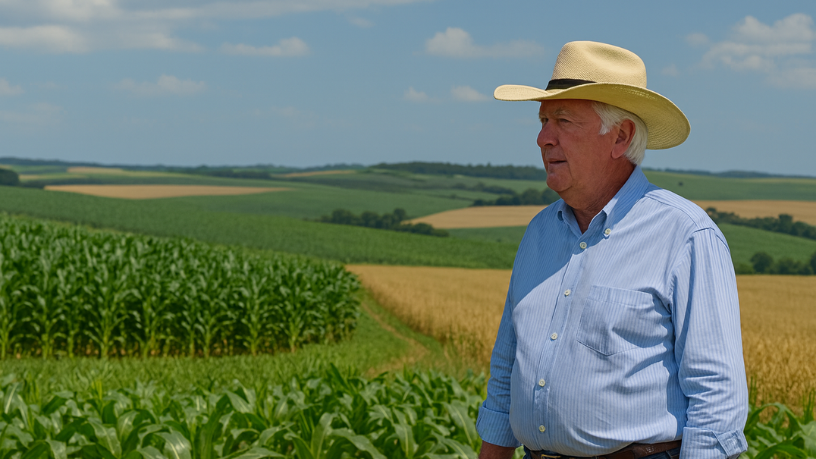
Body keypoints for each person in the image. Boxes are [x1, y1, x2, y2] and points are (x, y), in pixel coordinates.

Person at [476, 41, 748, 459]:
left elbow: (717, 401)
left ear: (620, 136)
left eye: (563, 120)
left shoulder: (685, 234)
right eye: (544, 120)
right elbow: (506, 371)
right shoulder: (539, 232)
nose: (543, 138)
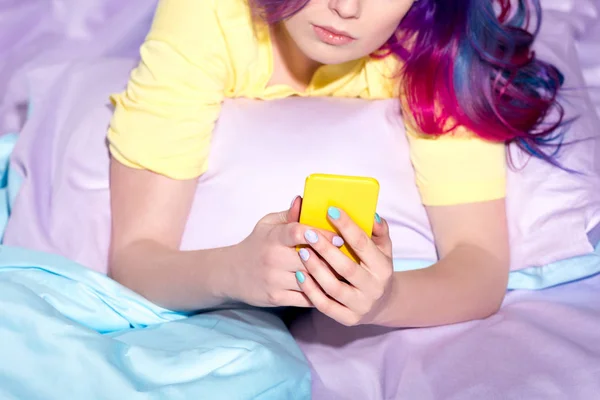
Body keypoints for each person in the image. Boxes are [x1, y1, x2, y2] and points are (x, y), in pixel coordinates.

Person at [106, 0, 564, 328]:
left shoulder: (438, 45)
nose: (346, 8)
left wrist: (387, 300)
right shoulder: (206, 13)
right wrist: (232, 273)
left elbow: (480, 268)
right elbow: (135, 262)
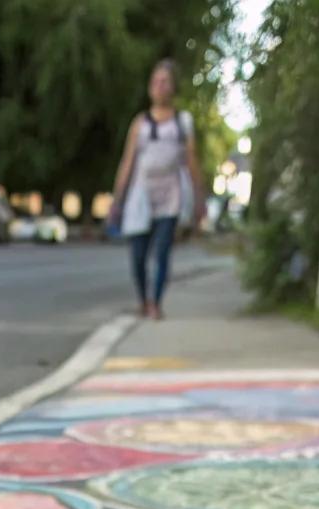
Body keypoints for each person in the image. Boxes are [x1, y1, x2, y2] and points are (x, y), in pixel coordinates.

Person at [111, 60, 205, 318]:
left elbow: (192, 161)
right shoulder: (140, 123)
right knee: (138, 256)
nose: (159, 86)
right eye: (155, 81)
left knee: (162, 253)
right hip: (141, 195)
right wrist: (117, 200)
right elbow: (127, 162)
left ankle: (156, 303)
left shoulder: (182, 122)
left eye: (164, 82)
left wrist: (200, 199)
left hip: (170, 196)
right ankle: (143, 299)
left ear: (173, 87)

━━━━━━━━━━━━━━━━

## [Task details]
An exact copy of the material above is required, free of any pictures.

## [Response to the exercise]
Body keypoints for each person in the image. Boxes are [x1, y1, x2, y2] and points are (x, y), in pixel coordinates.

Person at [476, 41, 748, 459]:
left elbow: (717, 401)
left ear: (620, 136)
left eye: (563, 120)
left shoulder: (685, 234)
right eye: (544, 120)
right elbow: (506, 371)
right shoulder: (539, 232)
nose: (543, 138)
Body keypoints for each person in the image. Boxes are [x1, y1, x2, y2] and points are (x, y), in pixel coordinates.

Person at [106, 0, 564, 328]:
left shoulder: (438, 45)
nose: (346, 8)
left wrist: (387, 300)
right shoulder: (206, 13)
right wrist: (232, 273)
left elbow: (480, 268)
right elbow: (135, 262)
Body keypoints for each person in the image. Boxes are [x1, y1, x2, y2] and points are (x, y), in pixel coordinates.

Person at [111, 60, 205, 318]:
left elbow: (192, 161)
right shoulder: (140, 123)
right knee: (138, 256)
nose: (159, 86)
right eye: (155, 81)
left knee: (162, 253)
right hip: (141, 195)
right wrist: (117, 200)
right elbow: (127, 162)
left ankle: (156, 303)
left shoulder: (182, 122)
left eye: (164, 82)
left wrist: (200, 199)
left hip: (170, 196)
right ankle: (143, 299)
left ear: (173, 87)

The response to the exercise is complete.